In the last section of the paper (starting at 16) Thompson explores access in lucid dreamless sleep as consciousness without an object. It is described "as disclosing a basal level of pre-personal consciousness that lies deeper than the modes of awareness that characterize the ego-centred waking and dreaming states" (20). I'm thinking this goes beyond (below) the core consciousness described in the article. Recall this post from the states thread, of a base awareness without contents. It seems that core consciousness with its rudimentary ipseity still has contents given its differentiation and relation to objects or contents of consciousness. Tonic attention though seems more akin to consciousness without an object.

Thompson then asks if the traditional metaphysical interpretations of such phenomenal states can be separated for purposes of scientific study. In one experiment it was shown that long-time meditators exhibited 20-25% more gamma activity during deep sleep than did the controls, gamma being correlated with conscious processes, as well as distinguishing lucid from non-lucid dreamless sleep. It appears this could suggest be access to the base state without contents described above during sleep. Further tests are required, but this could indeed lead to a postmetaphysical de/recontexualization like that presaged in our prior states thread, sans the transcendent-metaphysical frames.

I think the above de/re also handles the epistemic fallacy because what is being accessed is a tonic attention that is fully embodied and thereby limited by that embodied constraint. Such a consciousness without an object doesn't lay claim to access to the reality of All, or even access to all of our personal cognitive unconscious or collective unconscious. It's just accessing that embodied part of our natural awareness available to us by virtue of having the body and brain we do, with all its limitations.

And this extends to that basic awareness or response mechanism (prehension, if you will) all suobjects have by virtue of their embodied structures, per Bryant. Hence this isn't just about humans and their relation to other objects, but the structural integrity of all suobjects in their relation and response to their worldspaces. All suobjects have some access via their structure, and yet that access is limited by that structure as well, with plenty hidden (withdrawn) never to be accessed in total, both within and without.

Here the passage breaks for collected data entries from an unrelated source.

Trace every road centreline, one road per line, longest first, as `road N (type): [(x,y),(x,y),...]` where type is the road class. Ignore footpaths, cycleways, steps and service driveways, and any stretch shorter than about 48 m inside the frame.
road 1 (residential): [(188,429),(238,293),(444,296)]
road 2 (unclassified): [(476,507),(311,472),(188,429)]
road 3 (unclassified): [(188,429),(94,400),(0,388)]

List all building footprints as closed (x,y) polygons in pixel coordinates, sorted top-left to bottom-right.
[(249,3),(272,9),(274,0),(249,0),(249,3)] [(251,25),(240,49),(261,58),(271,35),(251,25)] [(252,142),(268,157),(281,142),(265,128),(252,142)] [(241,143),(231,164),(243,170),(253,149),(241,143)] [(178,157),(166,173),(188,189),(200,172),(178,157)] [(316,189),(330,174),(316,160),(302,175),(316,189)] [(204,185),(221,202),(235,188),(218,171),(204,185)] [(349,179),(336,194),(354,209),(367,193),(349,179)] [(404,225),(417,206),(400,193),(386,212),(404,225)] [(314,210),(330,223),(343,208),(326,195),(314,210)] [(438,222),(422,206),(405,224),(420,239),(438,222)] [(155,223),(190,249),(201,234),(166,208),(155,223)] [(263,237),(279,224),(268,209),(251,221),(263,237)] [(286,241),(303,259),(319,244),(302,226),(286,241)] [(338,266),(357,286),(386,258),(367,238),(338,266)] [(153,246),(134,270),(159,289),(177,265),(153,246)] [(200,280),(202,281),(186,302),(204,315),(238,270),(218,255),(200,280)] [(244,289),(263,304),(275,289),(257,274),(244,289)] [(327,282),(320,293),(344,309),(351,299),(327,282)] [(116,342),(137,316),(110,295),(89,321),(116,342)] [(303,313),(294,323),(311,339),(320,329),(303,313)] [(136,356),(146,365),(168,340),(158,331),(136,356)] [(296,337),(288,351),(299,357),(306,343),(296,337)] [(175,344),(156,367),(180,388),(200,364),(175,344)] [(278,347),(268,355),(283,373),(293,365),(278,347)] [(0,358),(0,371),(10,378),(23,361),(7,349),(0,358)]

Also note that Fallio describes tonic attention as a "condition for" cognitive processes. Here we have our transcendental, yet embodied, condition necessary for consciousness. Also recall that Damasio posits that awake attention is prerequisite for both mind and self consciousness. He of course is limiting his focus to sentient creatures, and his terms are specific to that. But as I said, this basic awareness or attention seems like it can be an embodied basis for any structural organization, even non-sentient. But again, humans evolved minds on top of that, as did other sentient creatures, and then developed self consciousness on top of that, as did a few other creatures. Humans of course developing the latter much further than others, and what distinguishes them from a rock, ants or even horses. Still, basic prehension seems inherent to our particular structural universe and we have it too.

PS: I introduced a paper Thompson references on p. 7 of the states thread: Meditation and the neuroscience of consciousness. Relevant to my recent points above, recall this from p. 8:
 
A few points on Damasio above related to the previous meditation article on ipseity and awareness. Note that consciousness is not the same as basic mind awareness. The former requires a 'self' and the latter is bereft of one. Core consciousness pre-dates the narrative self and is focused in the present only. It seems this is the 'bare awareness' from the meditation article, which requires ipseity (self), and is not the same as the unconscious 'mind' process (awake awareness) that Damasio distinguishes. This is congruent with my earlier speculations that it requires an 'ego' to meditate, which goes down into the 'mind.' I didn't have Damasio's more refined definitions then, so the ego to which I referred might be more like the core consciousness than the narrative self?